Taking a Stand and Being Selfish

I discovered a quote recently which has resonated within me and because of it I want to try and change a couple of things.

“Your twenties are your ‘selfish’ years. It’s a decade to immerse yourself in every single thing possible. Be selfish with your time, and all the aspects of you. Tinker with shit, travel, explore, love a lot, love a little, and never touch the ground.”  – Kyoko Escamilla

This is the quote I am on about. It’s all about your twenties – a decade I have been in now for about 1 year and a half and I am lost. I have no idea what I want to do and I always thought I was at the age where I should know what my future is going to be. Some days are great: I complete everything I need to do and feel certain about my future. Other days I can barely open my laptop and feel like I’m in way over my head trying to look for internships when they might just end up not being what I thought they were or failing my degree completely and being alone with a lot of debt and no opportunities to get ahead or even stay on track

Seeing this quote completely changed my attitude.  

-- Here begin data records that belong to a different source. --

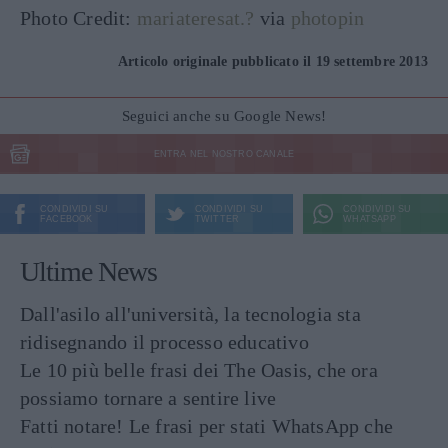
Photo Credit:
mariateresat.?
via
photopin
Articolo originale pubblicato il 19 settembre 2013
Seguici anche su Google News!
ENTRA NEL NOSTRO CANALE
CONDIVIDI SU
CONDIVIDI SU
CONDIVIDI SU
FACEBOOK
TWITTER
WHATSAPP
Ultime News
Dall'asilo all'università, la tecnologia sta
ridisegnando il processo educativo
Le 10 più belle frasi dei The Oasis, che ora
possiamo tornare a sentire live
Fatti notare! Le frasi per stati WhatsApp che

This quote is for myself and others like me who are too scared to stand up for what they believe in. This quote is for those who forget how much time left they have after their twenties are over. This quote is for me and I’ve realised I need to start listening to it.

I’ve realised there is no track to follow, no right or wrong answer that will determine the rest of your life. I’ve realised I am a pushover and I need to stand up for what I believe in and what I want to do, not side track my thoughts and apologise for something just because one other person is judging me for it because, for that one person, they’re are a lot more there to support you and your decision, and you may forget to acknowledge or overlook because, in this day and age, we’re too busy focusing on the negatives.

It’s time to put the focus on me, positivity, what I believe in and what I want to do. It’s gonna be hard I don’t doubt that for a moment, but I know it’ll be worth it and I want to look back at my final year of university and not regret a thing.

I want to look after myself.

I want to be happy and stop obsessing about what others are thinking when they look at me.

I want to be selfish

I want to travel to as many corners of the world as possible.

I want to get internships in different industries to see which one is right for me.

I don’t want to settle.

I don’t want to pretend to agree when I don’t.

I don’t want to settle down into a career straight away and then 5 months down the line realise how much I hate it.

And I don’t want to do something just because it’s going to please someone else. You shouldn’t either.